» Page:
UNITED STATES DISTRICT COURT NORTHERN DISTRICT OF CALIFORNIA
Jun 19, 2015
Case No. 15-cv-00992-DMR (N.D. Cal. Jun. 19, 2015)

Opinion

Case No. 15-cv-00992-DMR

06-19-2015

JOAN LYNAM, Plaintiff, v. NATIONSTAR MORTGAGE LLC, Defendant.


ORDER GRANTING DEFENDANT'S MOTION TO DISMISS

Re: Dkt. No. 16

Defendant Nationstar Mortgage LLC ("Nationstar") moves the court to dismiss Plaintiff Joan Lynam's amended complaint (Docket No. 14) pursuant to Federal Rule of Civil Procedure 12(b)(6) for failure to state a claim upon which relief can be granted. [Docket No. 16.] The court held a hearing on the motion on June 11, 2015. For the following reasons, as well as the reasons stated at the hearing, Defendant's motion is granted and Plaintiff's amended complaint is dismissed with leave to amend. At the hearing, the court granted Plaintiff leave to file her second amended complaint by no later than June 25, 2015, and instructed that Plaintiff must plead her best case.

» Provided data:
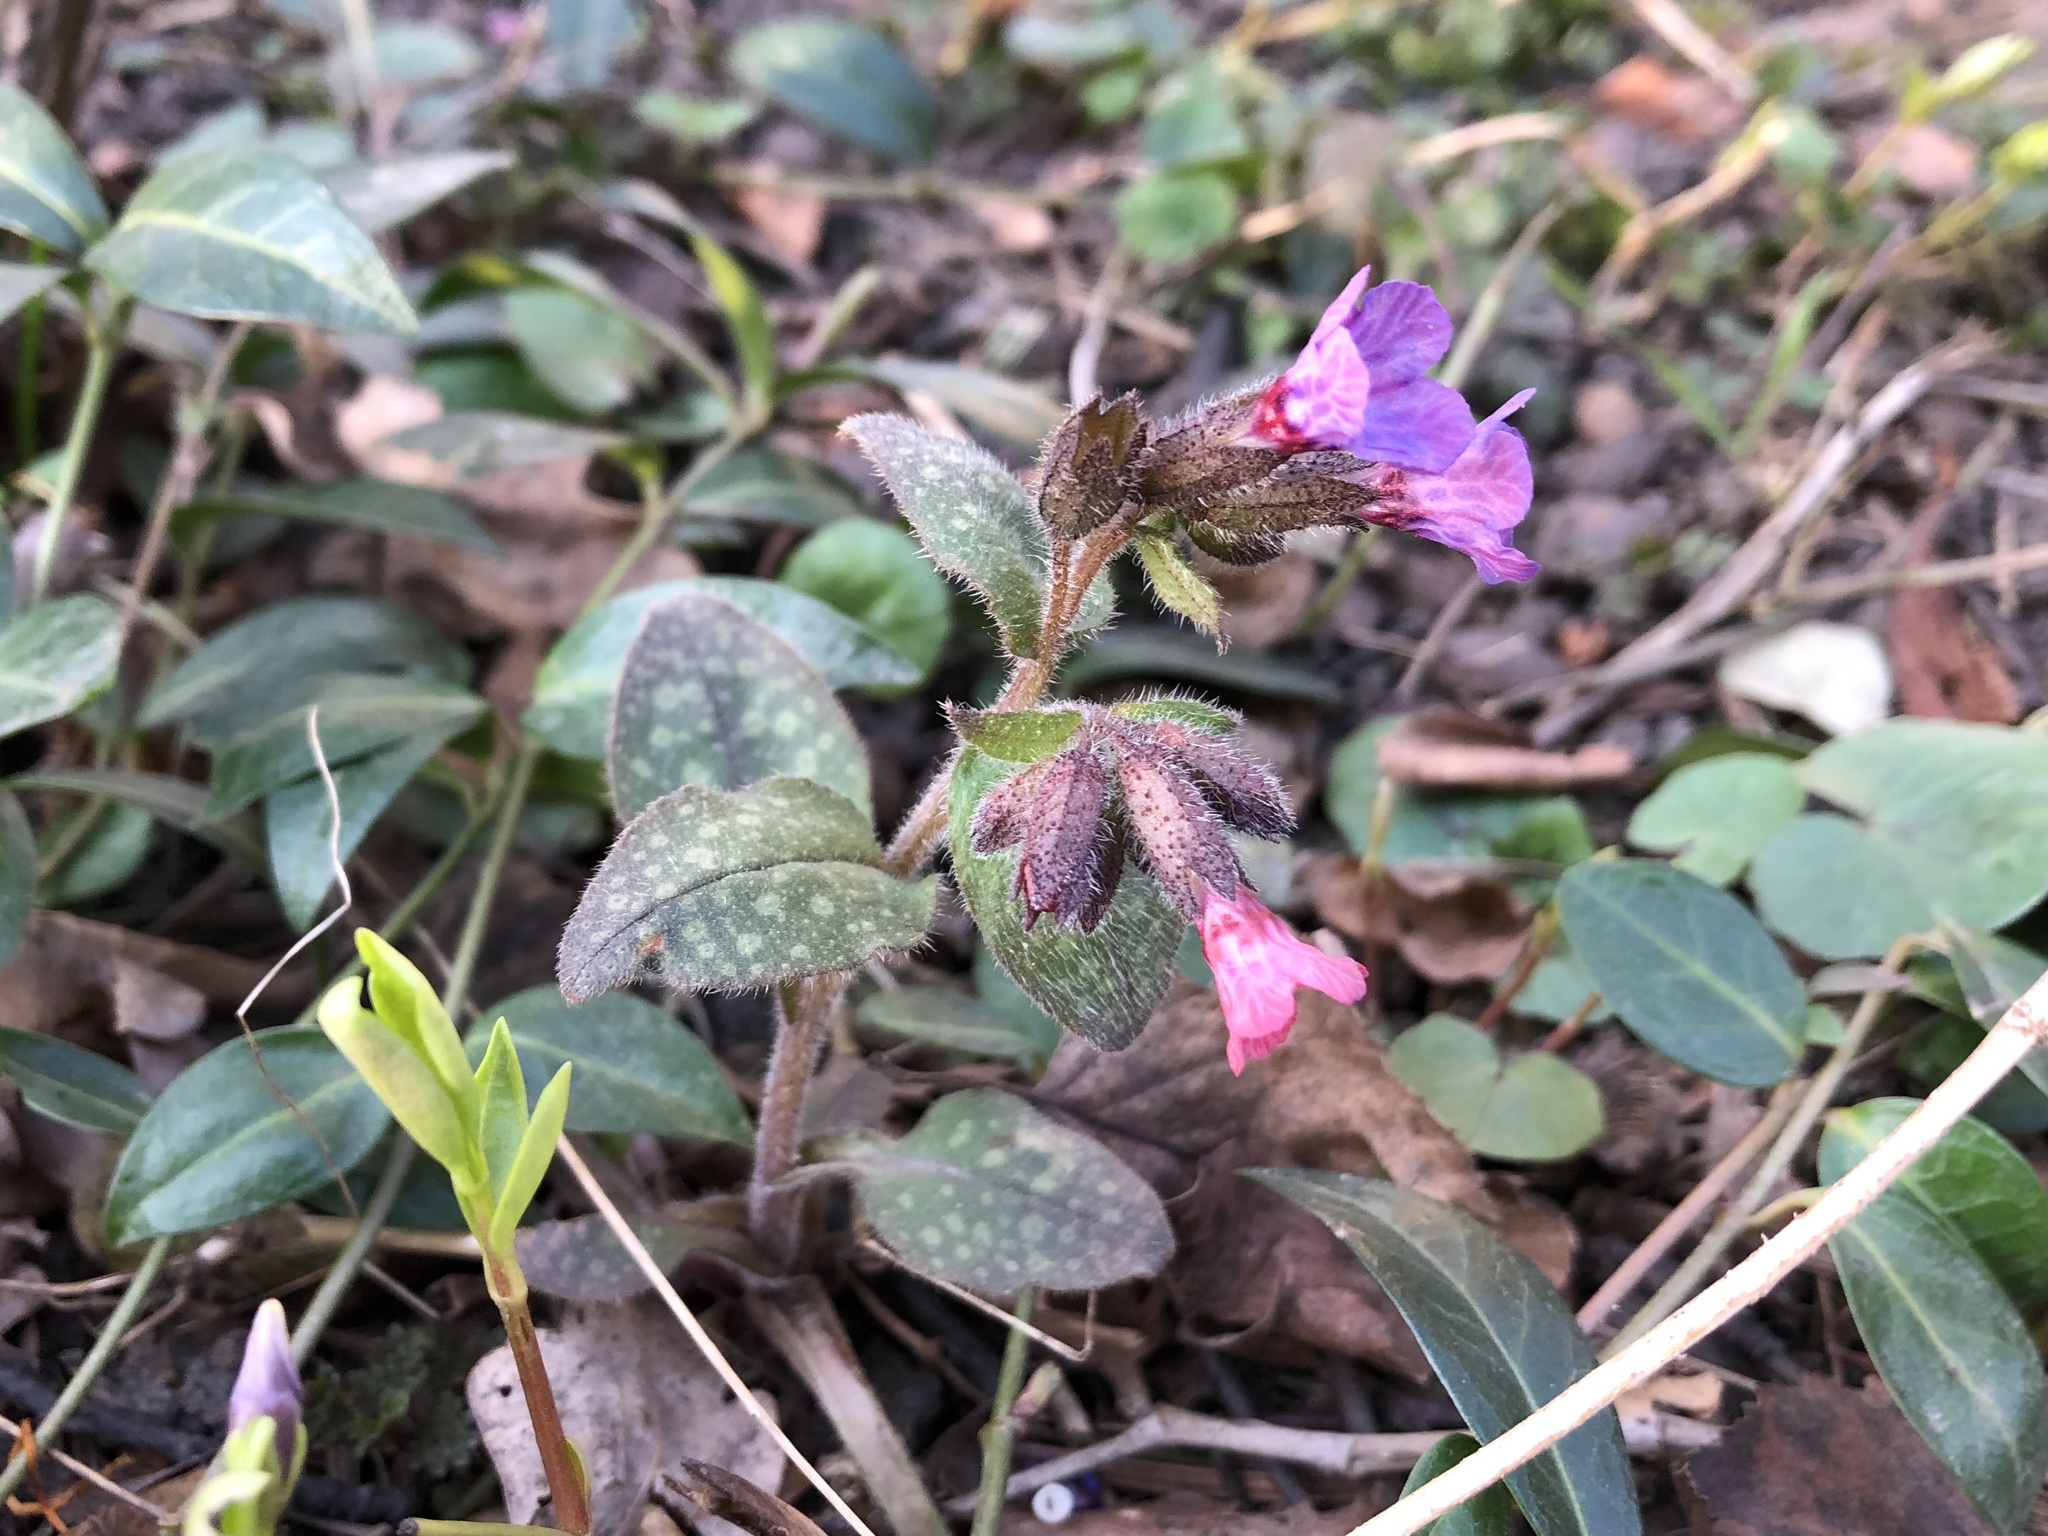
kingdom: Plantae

» Work to complete:
**A.** List each distinct calendar date mentioned in the court order above, giving each date once.
**B.** Translate this sentence from the court order into Spanish: "The court held a hearing on the motion on June 11, 2015."
**C.** Write the next paragraph of the court order on the Nationstar motion to dismiss, picking up after its final sentence.

» Expected responses:
**A.**
June 19, 2015
June 11, 2015
June 25, 2015

**B.** El tribunal celebró una audiencia sobre la moción el 11 de junio de 2015.

**C.**
Plaintiff's operative complaint is captioned "Complaint," but it is actually an amended complaint. [See Docket No. 1 (Complaint).] The court will refer to it in this opinion as the amended complaint.

I. Background

Plaintiff makes the following allegations in her amended complaint, all of which are taken as true solely for purposes of this motion. In June 2005, Plaintiff refinanced her home, taking out a $359,000 loan secured by a deed of trust on her real property in Fremont, California ("the property"). (Am. Compl. ¶¶ 8, 9; Def.'s Req. for Judicial Notice ("RJN"), Ex. 2 (Deed of Trust).) The deed of trust designates Lynam as the trustor and MERS as the beneficiary. MERS assigned the deed of trust to Aurora Loan Services in 2010, which later assigned the deed of trust to Defendant.

When reviewing a motion to dismiss for failure to state a claim, the court must "accept as true all of the factual allegations contained in the complaint." Erickson v. Pardus, 551 U.S. 89, 94 (2007) (per curiam) (citation omitted).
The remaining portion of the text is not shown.